When former gymnast Rachael Denhollander stood up in court at the end of January and stunned the country with her speech to her abuser, Larry Nasser, she was a media star. Here she was the first woman to publicly accuse Nasser and the last -- after a long string of some of America’s best-known gymnasts -- to tell him what she thought of his years of criminal sexual contact.
As my GetReligion colleague Bobby Ross reported, her speech was notable for many reasons. She talked about God’s forgiveness, tossed in a C.S. Lewis quote near the end, then added that she lost her church over the matter.
That's news. Only Christianity Today really went after what happened and named the organization: Sovereign Grace Ministries, whose flagship church -– Covenant Life Church in Gaithersburg, Md. –- got hit with a sexual abuse lawsuit. Sovereign Grace Ministries issued a rebuttal on Feb. 13.
Sadly, no reporters are pursuing what Denhollander is alleging: That Sovereign Grace Ministries is really the tip of the iceberg and that sexual abuse of the young in Protestant churches may dwarf the horrors exposed, starting 16 years ago, in the U.S. Catholic Church.
Blogger Warren Throckmorton is going after the story and has posted more from Denhollander’s Facebook page about the issue. And I want to cut and paste a few of her remarks, because it speaks to what reporters are not getting about this issue. She says.

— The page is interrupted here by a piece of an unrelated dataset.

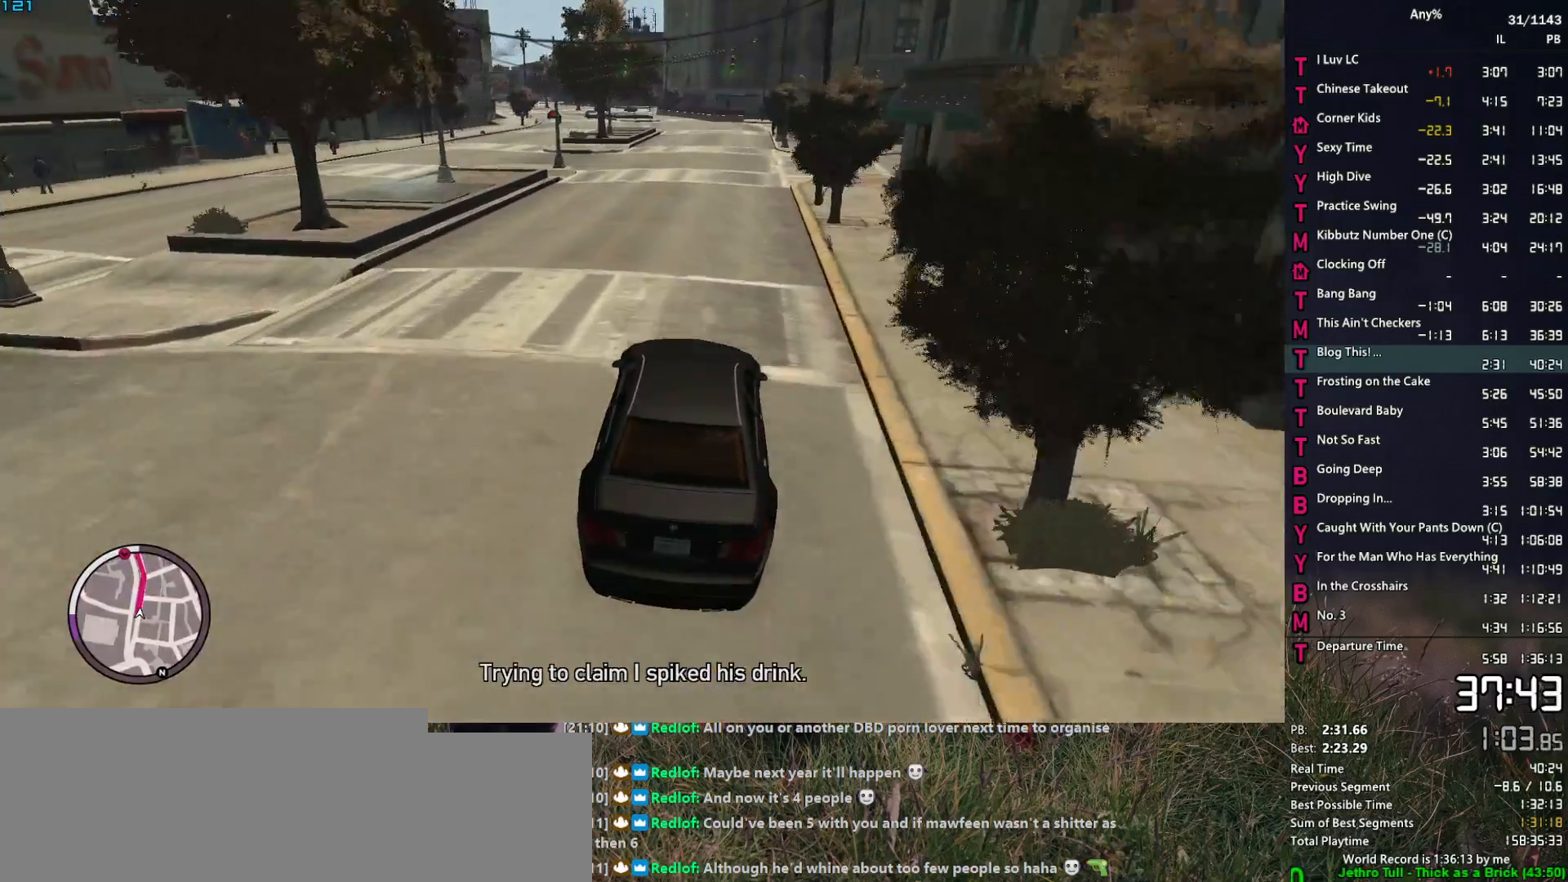
{"keys": ["w"], "mouse": [], "events": [[17, "a", "up"]]}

This call does not rise from a sort of Javert-like obsession with SGC, but from the knowledge that evangelical churches are plagued with serious problems related to how we respond to and counsel victims of sexual assault. In fact, experts have stated that both the amount of abuse, and the failure to report it, is likely worse than in the Roman Catholic Church – a religious organization often used by evangelicals as a byword for sexual assault scandals.
The italics are mine. For those of you who’ve read any religion reporting in the past decade and one-half, including many posts on the blog, the story of sex abuse in the Catholic Church has gone on for many years and still continues. So, how does one process the claim that what has happened among Protestants may have been worse?